Systematic Search Space Design for Energy-Efficient Static Scheduling of Moldable Tasks

Abstract

Static scheduling of independent, moldable tasks on parallel machines with frequency scaling comprises decisions on core allocation, assignment, frequency scaling and ordering, to meet a deadline and minimize energy consumption. Constraining some of these decisions reduces the solution space, i.e. may increase energy consumption, but may also open the path to new, near-optimal approaches. We investigate how constraints of different steps influence energy consumption, starting with an unrestricted scheduler for moldable tasks. The constraints are partly derived from existing schedulers, but also generalized in a systematic way.

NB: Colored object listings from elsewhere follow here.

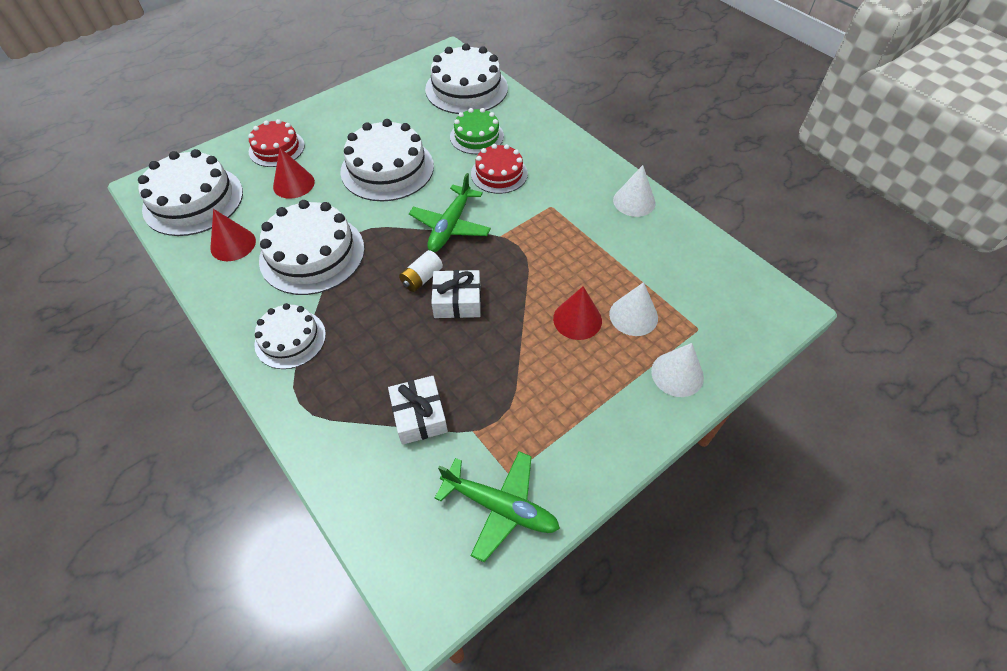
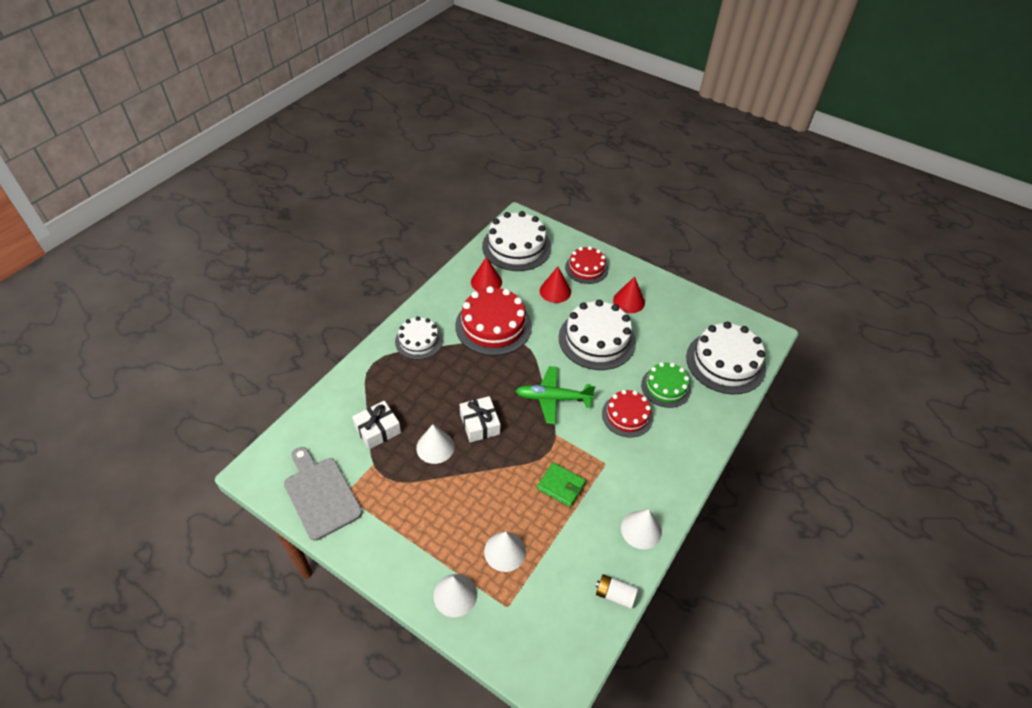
camera: 70 degrees right, 5 degrees down
white cake [259,200,365,295] -> red cake [455,286,532,356]
white battery [399,250,443,292] -> white battery moved to [596,574,638,609]
green plane [435,451,560,562] -> grey cutting board [284,447,362,541]
red cone [553,286,602,340] -> red cone moved to [613,276,645,313]
none -> white cone [416,424,454,464]
none -> green wallet [537,463,586,507]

We present integer linear programs for all scheduling variants. We compare energy consumption of schedules for a benchmark suite of synthetic task sets of different sizes and for task sets derived from real applications. In addition, we check how close the results are to the optimum results when the ILP solver meets a timeout. Our results indicate that constraints on task execution order, which avoid explicit representation of task order in ILPs, are mostly responsible for near-optimal energy consumption among large task sets. Furthermore, we find that for all steps except allocation, non-optimal fast heuristics can be used without sacrificing too much energy for the resulting schedule. Finally, we can show that an ILP for a new scheduler, for which also a heuristic version exists, is comparable in quality to more complicated schedulers.